Последним его проектом как оперного дирижёра была новая постановка «Войны и мира» в Большом театре, от которой Ростропович, в конце концов, вынужден был отказаться. Не всем приятно было слышать, что виолончелист и дирижёр понимал и помнил, что именно Прокофьев хотел сказать тем или иным музыкальным эпизодом. Прокофьев давно обронзовел и уж никак не мог быть соучастником современной постановки. Рассказывают, что однажды Ростропович, придя на репетицию, сказал, что ему приснился сон, в котором Сергей Сергеевич объяснил, что в некой не получавшейся у исполнителей сцене имелось в виду то-то и то-то. Умер Ростропович 27 апреля 2007 года в Москве, похоронен на Новодевичьем кладбище, там же, где и Прокофьев.
Игорь Стравинский, соперник и друг, пережил Прокофьева на 18 лет, достиг при жизни статуса величайшего из ныне живущих композиторов — сначала в падкой до превосходных степеней Северной Америке, а потом, после головокружительного превращения из неоклассиков в додекафонисты, получил желанное признание и от западноевропейских «музыкальных троцкистов» во главе с Булезом, устроившим настоящий эстетический террор против тех, кто сомневался в разумности ортодоксально-авангардной линии. Имея теперь твёрдую поддержку и в Америке, и в Западной Европе, Стравинский принял предложение посетить Советский Союз, исходившее — от кого же? — от генсека Союза композиторов Хренникова, столько раз публично обливавшего Стравинского, этого, как выражался Хренников, «мэтра декаданса», грязью. Визит в 1962 году в Москву и Ленинград был триумфальным, но ни в Киев, ни в забытый Богом Устилуг, где располагалось чудом уцелевшее в двух мировых войнах имение Стравинских, гостя не пустили. Говорят, Хрущёв устыдился того, в каком состоянии оказался бывший дом композитора; во всяком случае, он пообещал дом этот отремонтировать и звал Стравинского приезжать снова, хоть навсегда. Гость-триумфатор повстречался в Москве с Линой Ивановной и с детьми Прокофьева и говорил Святославу: «Знаешь, я ведь был очень дружен с твоим отцом» (Лина Ивановна отнеслась к этому утверждению скептически); даже посетил исполнение «Войны и мира» в Большом театре. Опера шла не в полной, а в вынужденно сокращённой и явно неудачной редакции 1948 года, рассчитанной на один вечер. Больше трёх действий Стравинский не высидел и заявил пришедшей с ним племяннице Ксении Стравинской, что «такую эпопею нельзя втиснуть в четыре акта, получаются эпизоды, клочки, нет драматургического развития». Сам Стравинский ничего даже близкого по замаху написать уже не мог; поздняя его музыка, как и всякий авангард, куда привлекательнее в замысле, чем в живом звучании.

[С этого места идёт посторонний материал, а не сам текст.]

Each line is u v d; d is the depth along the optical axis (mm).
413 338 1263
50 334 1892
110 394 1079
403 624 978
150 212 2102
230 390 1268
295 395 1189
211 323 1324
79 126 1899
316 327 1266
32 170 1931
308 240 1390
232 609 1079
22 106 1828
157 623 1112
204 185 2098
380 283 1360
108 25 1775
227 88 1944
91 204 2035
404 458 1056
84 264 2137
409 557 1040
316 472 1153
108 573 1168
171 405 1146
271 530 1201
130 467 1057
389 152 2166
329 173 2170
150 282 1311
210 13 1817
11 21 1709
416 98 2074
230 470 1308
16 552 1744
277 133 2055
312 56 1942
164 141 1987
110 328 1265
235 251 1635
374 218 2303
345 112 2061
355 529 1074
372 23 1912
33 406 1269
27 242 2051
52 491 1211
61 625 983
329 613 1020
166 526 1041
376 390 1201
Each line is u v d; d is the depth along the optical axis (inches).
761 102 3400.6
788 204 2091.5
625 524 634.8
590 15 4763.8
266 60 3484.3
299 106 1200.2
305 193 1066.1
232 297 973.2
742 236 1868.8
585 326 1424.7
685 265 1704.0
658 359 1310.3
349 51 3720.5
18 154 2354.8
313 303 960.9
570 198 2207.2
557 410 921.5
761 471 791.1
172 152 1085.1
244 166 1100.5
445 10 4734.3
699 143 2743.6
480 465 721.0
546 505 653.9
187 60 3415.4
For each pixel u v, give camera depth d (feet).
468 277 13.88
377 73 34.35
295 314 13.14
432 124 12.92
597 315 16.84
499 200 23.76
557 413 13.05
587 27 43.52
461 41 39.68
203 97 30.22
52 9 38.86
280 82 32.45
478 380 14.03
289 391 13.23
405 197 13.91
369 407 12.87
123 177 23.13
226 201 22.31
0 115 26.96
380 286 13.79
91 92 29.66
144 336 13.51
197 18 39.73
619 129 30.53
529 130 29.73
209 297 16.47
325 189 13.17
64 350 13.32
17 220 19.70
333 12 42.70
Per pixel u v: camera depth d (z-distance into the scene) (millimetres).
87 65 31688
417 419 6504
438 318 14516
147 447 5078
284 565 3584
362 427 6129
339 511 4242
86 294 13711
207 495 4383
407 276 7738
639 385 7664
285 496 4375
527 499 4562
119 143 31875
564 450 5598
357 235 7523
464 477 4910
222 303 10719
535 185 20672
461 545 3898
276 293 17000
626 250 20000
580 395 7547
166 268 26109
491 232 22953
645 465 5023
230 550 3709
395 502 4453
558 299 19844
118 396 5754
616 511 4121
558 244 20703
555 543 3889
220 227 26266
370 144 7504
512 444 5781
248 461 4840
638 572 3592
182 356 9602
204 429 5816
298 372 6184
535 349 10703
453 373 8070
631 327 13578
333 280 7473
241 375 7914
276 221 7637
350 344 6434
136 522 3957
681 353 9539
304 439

Дукельский счастливо женился в 1957 году на певице классического репертуара Кэй Маккрэкен и прожил последние годы в любви и в материальном достатке, заработанном усердным композиторским трудом. Он всё меньше сочинял, зато пропагандировал сочинения других, основал специально для этого «Общество забытой музыки», вёл передачи на американском радио и составил себе имя как литератор. В 1955 году Вернон Дюк издал книгу увлекательных англоязычных мемуаров «Парижский паспорт»; в 1968-м, уже как Владимир Дукельский, — блистательный перевод на русский некоторых относящихся к Прокофьеву страниц книги, дополнив их новыми материалами и озаглавив «Об одной прерванной дружбе». В отличие от Прокофьева, писавшего прозу и стихи в основном в стол, Дукельский в дополнение к мемуарам и музыкальной полемике в 1960-е годы издал четыре книги русских стихов, очень своеобразных, ни на кого не похожих, ироничных, пронзительно-лиричных: в жанре то дружеского послания, то стихотворения на случай. Умер Дукельский 19 января 1969 года в больнице калифорнийского города Санта-Моника — от остановки сердца во время повторной операции рака лёгких. Он всю жизнь был заядлым курильщиком.